How do you properly add a new shareholder to an existing Ontario corporation?
Adding a new shareholder to an Ontario corporation can happen in two ways: the corporation issues new shares to the incoming shareholder (a primary issuance), or an existing shareholder transfers some or all of their shares to the incoming person (a secondary transfer).
For a primary issuance, the directors must pass a resolution authorizing the issuance, stating the number and class of shares, the consideration, and the name of the allottee. The securities register must be updated, and a share certificate issued if the corporation uses them. If a shareholder agreement exists, the new shareholder typically needs to sign a joinder before the shares are issued.
For a secondary transfer, the transferring shareholder endorses their share certificate (or executes a share transfer form), the corporation's transfer restrictions must be satisfied (right of first refusal exercised or waived, consent obtained if required), the directors approve the transfer, and the securities register and share certificate records are updated.
In either case, there may be tax considerations — particularly if the incoming shareholder is an employee or a non-arm's-length party, or if the shares are being transferred at a value other than fair market value. The minute book should be updated to reflect the new ownership structure.

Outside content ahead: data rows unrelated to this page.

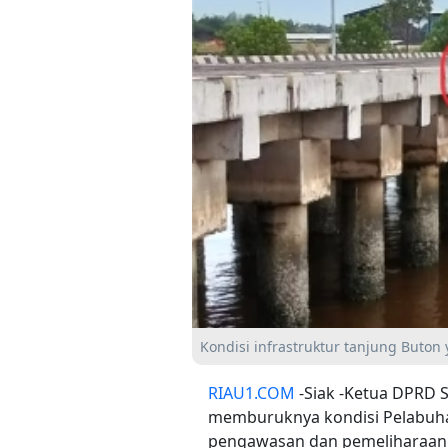
Kondisi infrastruktur tanjung Buto
RIAU1.COM
-Siak -Ketua DPRD S
memburuknya kondisi Pelabuha
pengawasan dan pemeliharaan i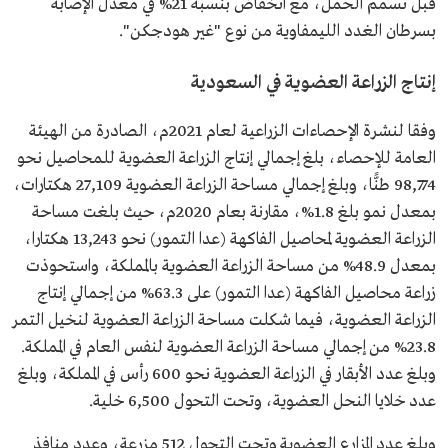
قبل تسمم الحمل، مع انخفاض بنسبة 21% في معدل الإصابة
بسرطان الغدد الليمفاوية من نوع "غير هودجكن".
إنتاج الزراعة العضوية في السعودية
وفقا لنشرة الإحصاءات الزراعية لعام 2021م، الصادرة من الهيئة
العامة للإحصاء، بلغ إجمالي إنتاج الزراعة العضوية للمحاصيل نحو
98,774 طنًّا، وبلغ إجمالي مساحة الزراعة العضوية 27,109 هكتارات،
بمعدل نمو بلغ 1.8%، مقارنة بعام 2020م، حيث بلغت مساحة
الزراعة العضوية لمحاصيل الفاكهة (عدا التمور) نحو 13,243 هكتارا،
بمعدل 48.9% من مساحة الزراعة العضوية بالمملكة، واستحوذت
زراعة محاصيل الفاكهة (عدا التمور) على 63.3% من إجمالي إنتاج
الزراعة العضوية، فيما شكلت مساحة الزراعة العضوية لنخيل التمر
23.8% من إجمالي مساحة الزراعة العضوية لنفس العام في المملكة.
وبلغ عدد الأبقار في الزراعة العضوية نحو 600 رأس في المملكة، وبلغ
عدد خلايا النحل العضوية، وتحت التحول 6,500 خلية.
وبلغ عدد المزارع العضوية وتحت التحول 512 مزرعة، وعدد منافذ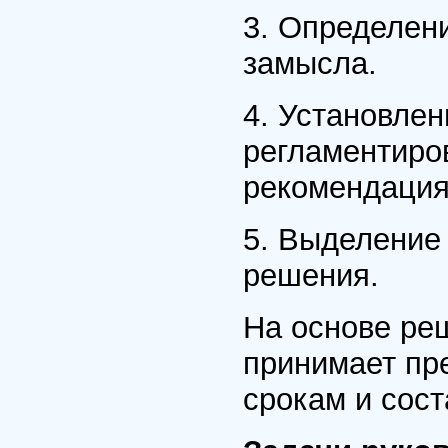
3. Определен
замысла.
4. Установлен
регламентиро
рекомендация
5. Выделение
решения.
На основе ре
принимает пр
срокам и сос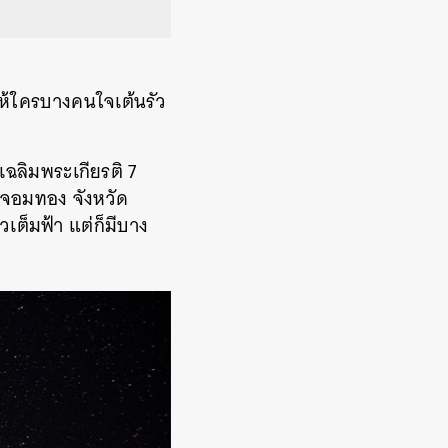
ให้ใครบางคนใจเต้นรัว
วเฉลิมพระเกียรติ 7
จอมทอง จังหวัด
เต็มฟ้า แต่ก็มีบาง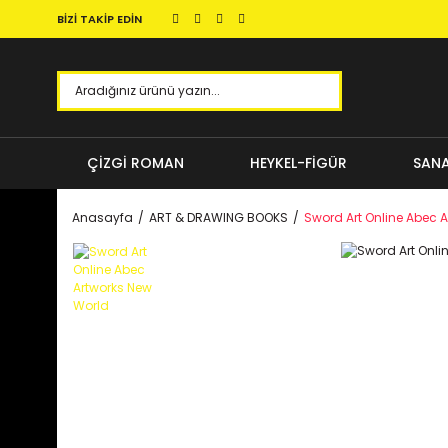
BİZİ TAKİP EDİN
ÇİZGİ ROMAN
HEYKEL-FİGÜR
SANA
Anasayfa
ART & DRAWING BOOKS
Sword Art Online Abec 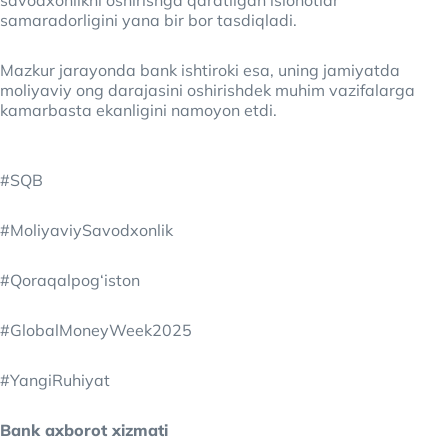
savodxonlikni oshirishga qaratilgan islohotlar
samaradorligini yana bir bor tasdiqladi.
Mazkur jarayonda bank ishtiroki esa, uning jamiyatda
moliyaviy ong darajasini oshirishdek muhim vazifalarga
kamarbasta ekanligini namoyon etdi.
#SQB
#MoliyaviySavodxonlik
#Qoraqalpog‘iston
#GlobalMoneyWeek2025
#YangiRuhiyat
Bank axborot xizmati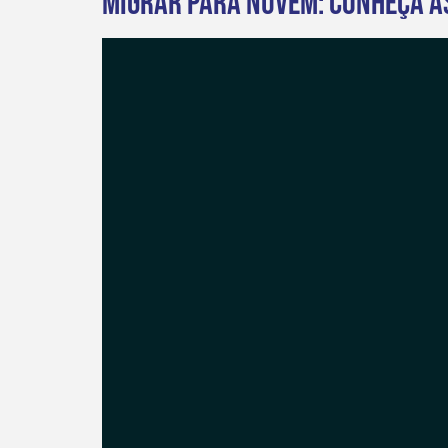
Migrar para Nuvem: conheça a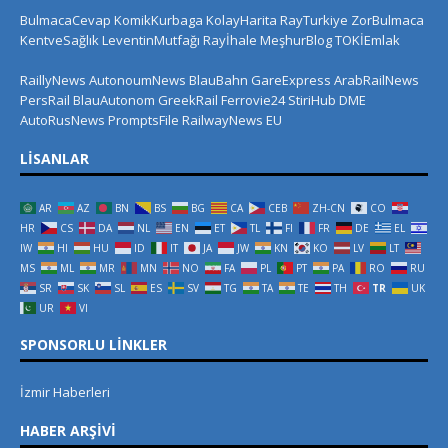
BulmacaCevap
KomikKurbaga
KolayHarita
RayTurkiye
ZorBulmaca
KentveSağlık
LeventinMutfağı
Rayİhale
MeşhurBlog
TOKİEmlak
RaillyNews
AutonoumNews
BlauBahn
GareExpress
ArabRailNews
PersRail
BlauAutonom
GreekRail
Ferrovie24
StiriHub
DME
AutoRusNews
PromptsFile
RailwayNews EU
LISANLAR
AR
AZ
BN
BS
BG
CA
CEB
ZH-CN
CO
HR
CS
DA
NL
EN
ET
TL
FI
FR
DE
EL
IW
HI
HU
ID
IT
JA
JW
KN
KO
LV
LT
MS
ML
MR
MN
NO
FA
PL
PT
PA
RO
RU
SR
SK
SL
ES
SV
TG
TA
TE
TH
TR
UK
UR
VI
SPONSORLU LINKLER
İzmir Haberleri
HABER ARŞIVI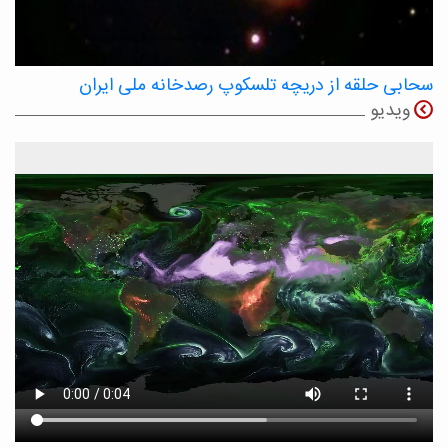
سحابی حلقه از دریچه تلسکوپ رصدخانه ملی ایران
ویدیو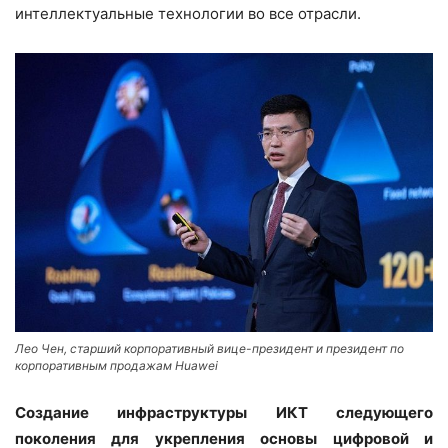
интеллектуальные технологии во все отрасли.
Лео Чен, старший корпоративный вице-президент и президент по
корпоративным продажам Huawei
Создание инфраструктуры ИКТ следующего
поколения для укрепления основы цифровой и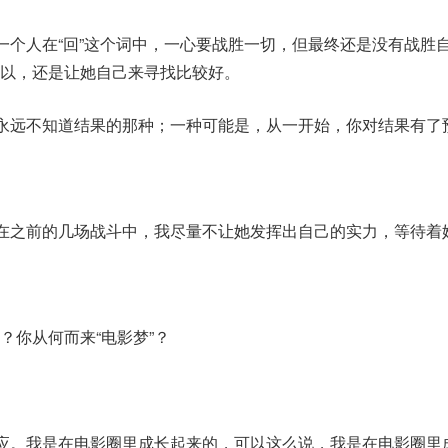
像一个人在“回”这个词中，一心要战胜一切，但最终还是没有战胜
以，还是让她自己来寻找比较好。
是永远不知道结果的那种；一种可能是，从一开始，你对结果有了
。在之前的几场战斗中，我尽量不让她发挥出自己的实力，等待着
？你从何而来“电影梦”？
回应。我是在电影圈里成长起来的，可以这么说，我是在电影圈里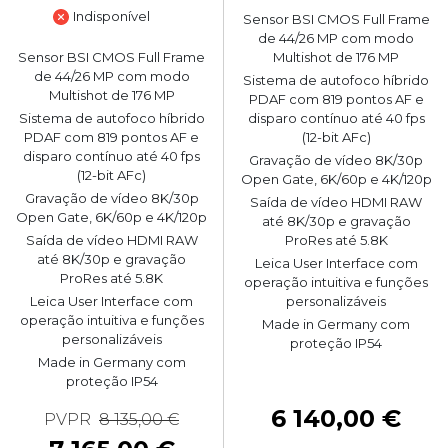
Indisponível
Sensor BSI CMOS Full Frame
de 44/26 MP com modo
Sensor BSI CMOS Full Frame
Multishot de 176 MP
de 44/26 MP com modo
Sistema de autofoco híbrido
Multishot de 176 MP
PDAF com 819 pontos AF e
Sistema de autofoco híbrido
disparo contínuo até 40 fps
PDAF com 819 pontos AF e
(12-bit AFc)
disparo contínuo até 40 fps
Gravação de vídeo 8K/30p
(12-bit AFc)
Open Gate, 6K/60p e 4K/120p
Gravação de vídeo 8K/30p
Saída de vídeo HDMI RAW
Open Gate, 6K/60p e 4K/120p
até 8K/30p e gravação
Saída de vídeo HDMI RAW
ProRes até 5.8K
até 8K/30p e gravação
Leica User Interface com
ProRes até 5.8K
operação intuitiva e funções
Leica User Interface com
personalizáveis
operação intuitiva e funções
Made in Germany com
personalizáveis
proteção IP54
Made in Germany com
proteção IP54
6 140,00 €
PVPR
8 135,00 €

A corporate lawyer can manage all of these steps and ensure the documentation is in order.
Key takeaways
- New shareholders can be added by primary issuance of new shares or secondary transfer of existing shares.
- Both routes require board resolutions, securities register updates, and shareholder agreement compliance.
- Transfer restrictions (consent, ROFR) must be satisfied for a secondary transfer.
- Tax implications arise in certain situations and should be reviewed before completing the transaction.